_本文抜粋_:
------------------------

「当時はまさかと思って見ていたことが、次々現実になっていく。たびたび思い出して、ついリピートしてしまう」

 ライバル企業にハッキングされ、乗っ取られた大量の自社製ロボットが攻撃してくる「アイアンマン2」のストーリーも、もはや空想ではない。今どきの産業スパイは、黒手袋に懐中電灯でライバル企業の金庫に侵入したりしない。「ハッキングの手法を用いることが多い」(足立さん)のだという。

 大量のロボットを乗っ取って暴れさせるのも、今のハッカーが、一般家庭の電化製品を乗っ取って、対象のサーバーを攻撃させる手法に似ている。それも乗っ取るのが人型ロボットとなれば、ドアをぶち破ったり、人を殴ったり、ネットとつながっていないものへの攻撃もできてしまうのが、まずい。

------------------------

_指示 1_:
本文抜粋によると、今どきの産業スパイが多く用いる手法は何か。
_指示 2_:
本文抜粋のうち、「ライバル企業にハッキングされ」で始まり「もできてしまうのが、まずい。」まで続く部分を、「人型ロボット」を「ヒューマノイド」に変えて書き直してください。
この後の資料は、本文抜粋とは別の出典から取られている。

------------------------

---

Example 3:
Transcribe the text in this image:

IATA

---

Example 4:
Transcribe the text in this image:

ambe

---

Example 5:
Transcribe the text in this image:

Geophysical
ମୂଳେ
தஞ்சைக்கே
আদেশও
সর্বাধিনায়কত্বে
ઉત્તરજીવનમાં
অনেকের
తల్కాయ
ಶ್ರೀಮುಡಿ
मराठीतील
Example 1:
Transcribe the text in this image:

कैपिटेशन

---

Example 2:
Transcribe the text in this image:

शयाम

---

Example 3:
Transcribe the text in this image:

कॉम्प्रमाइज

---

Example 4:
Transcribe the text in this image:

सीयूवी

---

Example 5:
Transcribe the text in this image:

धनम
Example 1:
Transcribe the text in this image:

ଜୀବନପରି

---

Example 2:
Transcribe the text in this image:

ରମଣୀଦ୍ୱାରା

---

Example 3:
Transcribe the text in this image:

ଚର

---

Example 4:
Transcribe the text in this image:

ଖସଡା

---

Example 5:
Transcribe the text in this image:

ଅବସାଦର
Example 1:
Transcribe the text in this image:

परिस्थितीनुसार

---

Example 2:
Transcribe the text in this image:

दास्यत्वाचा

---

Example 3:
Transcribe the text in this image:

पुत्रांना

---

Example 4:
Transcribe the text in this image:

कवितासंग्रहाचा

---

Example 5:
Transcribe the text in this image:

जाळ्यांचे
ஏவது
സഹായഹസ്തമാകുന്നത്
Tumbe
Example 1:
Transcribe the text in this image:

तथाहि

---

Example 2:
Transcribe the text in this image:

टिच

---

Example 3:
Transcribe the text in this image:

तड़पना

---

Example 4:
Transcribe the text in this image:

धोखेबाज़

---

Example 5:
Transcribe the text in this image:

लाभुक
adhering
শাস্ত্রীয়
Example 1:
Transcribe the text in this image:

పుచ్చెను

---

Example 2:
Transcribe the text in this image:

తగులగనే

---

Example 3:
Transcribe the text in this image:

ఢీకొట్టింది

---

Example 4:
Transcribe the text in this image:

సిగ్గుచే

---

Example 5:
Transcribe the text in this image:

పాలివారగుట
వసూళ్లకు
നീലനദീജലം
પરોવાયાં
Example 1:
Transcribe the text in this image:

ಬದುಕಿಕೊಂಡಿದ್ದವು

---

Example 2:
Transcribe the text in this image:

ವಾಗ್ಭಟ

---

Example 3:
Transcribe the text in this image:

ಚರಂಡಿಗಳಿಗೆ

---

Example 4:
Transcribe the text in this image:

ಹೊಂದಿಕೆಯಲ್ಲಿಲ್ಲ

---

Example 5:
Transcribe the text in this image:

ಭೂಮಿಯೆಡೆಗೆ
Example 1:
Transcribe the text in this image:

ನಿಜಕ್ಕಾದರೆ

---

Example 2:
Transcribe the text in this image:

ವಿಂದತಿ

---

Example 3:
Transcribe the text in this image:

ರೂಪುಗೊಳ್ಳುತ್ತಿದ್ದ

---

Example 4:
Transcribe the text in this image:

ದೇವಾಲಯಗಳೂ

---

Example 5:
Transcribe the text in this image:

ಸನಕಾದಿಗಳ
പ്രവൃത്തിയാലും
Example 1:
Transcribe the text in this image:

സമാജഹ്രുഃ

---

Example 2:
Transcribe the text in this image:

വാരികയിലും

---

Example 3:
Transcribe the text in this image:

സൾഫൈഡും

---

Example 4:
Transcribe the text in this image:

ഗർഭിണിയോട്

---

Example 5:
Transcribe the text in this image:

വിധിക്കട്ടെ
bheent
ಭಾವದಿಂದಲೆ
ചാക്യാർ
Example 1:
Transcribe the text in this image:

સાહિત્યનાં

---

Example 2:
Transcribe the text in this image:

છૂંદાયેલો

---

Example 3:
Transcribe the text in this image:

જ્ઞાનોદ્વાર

------------------------

_回答全文 1_:
ハッキングの手法。

_回答全文 2_:
ライバル企業にハッキングされ、乗っ取られた大量の自社製ロボットが攻撃してくる「アイアンマン2」のストーリーも、もはや空想ではない。今どきの産業スパイは、黒手袋に懐中電灯でライバル企業の金庫に侵入したりしない。「ハッキングの手法を用いることが多い」(足立さん)のだという。

 大量のロボットを乗っ取って暴れさせるのも、今のハッカーが、一般家庭の電化製品を乗っ取って、対象のサーバーを攻撃させる手法に似ている。それも乗っ取るのがヒューマノイドとなれば、ドアをぶち破ったり、人を殴ったり、ネットとつながっていないものへの攻撃もできてしまうのが、まずい。